On Nov. 19, 1921, Pyle, then a city editor at the Indiana Daily Student, published his first byline in the Purdue Exponent. Its full title was “Indiana completes plans for Purdue rooters’ reception — special arrangements made to accommodate visitors in university cafeteria — Boilermakers to march — football declared king of day as series of homecoming pep-fests draw to an end.”

The article included no mention of the Old Oaken Bucket trophy, which would not appear until 1925. That weekend, Indiana football defeated Purdue 3-0 at Jordan Field, now the site of a parking lot outside the Indiana Memorial Union. It was Indiana’s only Western Conference victory that season.

Pyle documented the arrival of Purdue fans that weekend on specially scheduled trains from West Lafayette, Indiana, to Bloomington, a massive bonfire scheduled to take place in Dunn Meadow and a meeting between student leadership organizations at both schools.

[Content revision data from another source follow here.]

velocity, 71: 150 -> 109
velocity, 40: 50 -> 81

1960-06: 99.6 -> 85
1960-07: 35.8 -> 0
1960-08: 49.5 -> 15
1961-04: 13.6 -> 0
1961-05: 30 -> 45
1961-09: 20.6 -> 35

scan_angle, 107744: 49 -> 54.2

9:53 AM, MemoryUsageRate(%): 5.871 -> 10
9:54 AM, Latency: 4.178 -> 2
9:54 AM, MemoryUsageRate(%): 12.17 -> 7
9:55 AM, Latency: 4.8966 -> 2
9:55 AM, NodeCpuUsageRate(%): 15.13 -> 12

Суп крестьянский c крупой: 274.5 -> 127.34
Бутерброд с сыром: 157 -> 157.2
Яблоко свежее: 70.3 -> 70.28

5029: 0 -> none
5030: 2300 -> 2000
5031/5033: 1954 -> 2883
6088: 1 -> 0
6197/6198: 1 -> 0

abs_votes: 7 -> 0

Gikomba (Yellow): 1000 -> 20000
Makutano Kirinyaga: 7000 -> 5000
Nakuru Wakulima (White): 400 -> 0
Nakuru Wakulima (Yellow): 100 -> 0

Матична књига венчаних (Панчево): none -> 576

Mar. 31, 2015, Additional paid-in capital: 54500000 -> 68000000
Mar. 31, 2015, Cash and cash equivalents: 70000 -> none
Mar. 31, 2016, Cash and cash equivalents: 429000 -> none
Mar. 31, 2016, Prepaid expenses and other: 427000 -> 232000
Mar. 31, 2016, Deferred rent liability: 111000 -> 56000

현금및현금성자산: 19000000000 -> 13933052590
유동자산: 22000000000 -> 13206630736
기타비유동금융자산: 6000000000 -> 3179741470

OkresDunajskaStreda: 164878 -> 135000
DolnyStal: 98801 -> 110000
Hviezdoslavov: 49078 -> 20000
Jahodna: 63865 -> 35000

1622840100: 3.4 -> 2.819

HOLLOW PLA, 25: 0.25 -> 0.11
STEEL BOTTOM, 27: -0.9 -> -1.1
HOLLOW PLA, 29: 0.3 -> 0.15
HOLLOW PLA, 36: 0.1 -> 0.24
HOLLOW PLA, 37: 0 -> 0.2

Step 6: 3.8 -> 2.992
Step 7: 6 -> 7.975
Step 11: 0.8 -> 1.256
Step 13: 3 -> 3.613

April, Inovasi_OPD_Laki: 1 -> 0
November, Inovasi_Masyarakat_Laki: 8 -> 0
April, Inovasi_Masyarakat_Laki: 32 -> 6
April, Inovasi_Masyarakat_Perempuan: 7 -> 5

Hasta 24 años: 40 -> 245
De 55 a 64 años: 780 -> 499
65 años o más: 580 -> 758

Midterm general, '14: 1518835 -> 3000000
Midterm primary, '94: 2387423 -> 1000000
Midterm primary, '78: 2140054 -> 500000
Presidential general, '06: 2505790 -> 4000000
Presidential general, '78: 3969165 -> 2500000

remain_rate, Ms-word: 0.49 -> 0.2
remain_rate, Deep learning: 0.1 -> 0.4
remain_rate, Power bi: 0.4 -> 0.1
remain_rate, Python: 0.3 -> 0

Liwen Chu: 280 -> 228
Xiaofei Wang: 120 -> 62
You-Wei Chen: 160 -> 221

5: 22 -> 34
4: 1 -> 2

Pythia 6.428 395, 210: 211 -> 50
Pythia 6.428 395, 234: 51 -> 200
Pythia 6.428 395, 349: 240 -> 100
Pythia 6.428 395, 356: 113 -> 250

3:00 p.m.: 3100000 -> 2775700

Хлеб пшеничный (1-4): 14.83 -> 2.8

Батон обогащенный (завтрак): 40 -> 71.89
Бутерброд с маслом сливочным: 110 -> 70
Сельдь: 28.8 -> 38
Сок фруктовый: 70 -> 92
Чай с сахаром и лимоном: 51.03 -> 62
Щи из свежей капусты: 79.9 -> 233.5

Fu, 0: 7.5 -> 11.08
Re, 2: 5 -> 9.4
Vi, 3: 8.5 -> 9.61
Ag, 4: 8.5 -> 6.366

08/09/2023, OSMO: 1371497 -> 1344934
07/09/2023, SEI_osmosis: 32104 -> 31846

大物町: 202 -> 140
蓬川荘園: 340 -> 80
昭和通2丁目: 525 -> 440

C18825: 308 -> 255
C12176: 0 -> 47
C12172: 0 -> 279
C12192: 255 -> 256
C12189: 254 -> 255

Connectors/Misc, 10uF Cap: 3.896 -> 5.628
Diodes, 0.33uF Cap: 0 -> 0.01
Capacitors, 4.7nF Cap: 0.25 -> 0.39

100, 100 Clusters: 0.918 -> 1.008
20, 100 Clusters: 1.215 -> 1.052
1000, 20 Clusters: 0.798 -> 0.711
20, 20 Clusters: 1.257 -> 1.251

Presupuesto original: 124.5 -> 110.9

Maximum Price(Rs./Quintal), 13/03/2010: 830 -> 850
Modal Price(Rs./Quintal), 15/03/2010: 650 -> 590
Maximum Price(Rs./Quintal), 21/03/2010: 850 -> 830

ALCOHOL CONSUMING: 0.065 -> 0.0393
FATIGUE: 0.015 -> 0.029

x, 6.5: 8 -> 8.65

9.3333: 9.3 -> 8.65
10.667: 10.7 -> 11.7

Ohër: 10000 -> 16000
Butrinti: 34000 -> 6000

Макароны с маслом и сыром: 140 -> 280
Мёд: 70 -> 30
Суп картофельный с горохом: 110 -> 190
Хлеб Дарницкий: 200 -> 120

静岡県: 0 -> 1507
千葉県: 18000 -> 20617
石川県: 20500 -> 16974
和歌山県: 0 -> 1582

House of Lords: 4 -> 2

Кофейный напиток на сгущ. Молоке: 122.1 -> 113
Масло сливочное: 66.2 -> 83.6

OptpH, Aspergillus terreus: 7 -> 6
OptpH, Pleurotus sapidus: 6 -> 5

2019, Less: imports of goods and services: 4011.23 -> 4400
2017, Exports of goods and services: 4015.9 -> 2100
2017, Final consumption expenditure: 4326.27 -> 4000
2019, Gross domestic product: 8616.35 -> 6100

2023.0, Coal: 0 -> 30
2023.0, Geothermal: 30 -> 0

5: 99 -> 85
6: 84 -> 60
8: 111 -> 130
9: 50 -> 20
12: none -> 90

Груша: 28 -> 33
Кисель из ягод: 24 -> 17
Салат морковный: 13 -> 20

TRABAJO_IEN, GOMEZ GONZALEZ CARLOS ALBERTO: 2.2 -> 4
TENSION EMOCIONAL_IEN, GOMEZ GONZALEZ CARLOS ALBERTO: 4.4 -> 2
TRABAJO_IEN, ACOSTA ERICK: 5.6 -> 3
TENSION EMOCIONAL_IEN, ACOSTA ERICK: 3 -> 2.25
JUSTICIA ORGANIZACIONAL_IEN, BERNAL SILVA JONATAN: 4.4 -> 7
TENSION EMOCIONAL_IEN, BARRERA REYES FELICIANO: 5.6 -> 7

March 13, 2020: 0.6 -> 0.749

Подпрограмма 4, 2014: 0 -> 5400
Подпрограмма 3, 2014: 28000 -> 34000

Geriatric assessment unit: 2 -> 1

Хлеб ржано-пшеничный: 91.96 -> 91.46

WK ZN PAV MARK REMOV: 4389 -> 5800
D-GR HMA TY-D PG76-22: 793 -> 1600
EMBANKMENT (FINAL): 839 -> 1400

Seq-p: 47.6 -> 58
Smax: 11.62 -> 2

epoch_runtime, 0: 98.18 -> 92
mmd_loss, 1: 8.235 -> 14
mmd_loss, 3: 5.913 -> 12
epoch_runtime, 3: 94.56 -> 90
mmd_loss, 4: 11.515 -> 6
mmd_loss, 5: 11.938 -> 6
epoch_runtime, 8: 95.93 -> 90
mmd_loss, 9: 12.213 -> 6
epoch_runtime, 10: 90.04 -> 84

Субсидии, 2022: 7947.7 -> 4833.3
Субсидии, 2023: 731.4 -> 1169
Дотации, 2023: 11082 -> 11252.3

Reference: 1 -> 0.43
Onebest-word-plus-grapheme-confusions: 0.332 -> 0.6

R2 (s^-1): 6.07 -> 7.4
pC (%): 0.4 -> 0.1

“Open house is being held by all organization houses on the campus,” Pyle wrote, “and a cordial invitation is extended to all visitors to make themselves at home during their stay in Bloomington.”

Owen Johnson, associate professor emeritus of Journalism at IU, published the article in his book “Ernie Pyle at Home,” which documents much of Pyle’s work.

“Ernie Pyle hardly ever talked about his work or even more rarely analyzed it,” Johnson wrote in the book’s introduction. “Interviews with him usually produced little more than generalities. Yet he was a complete journalist with an insatiable curiosity.”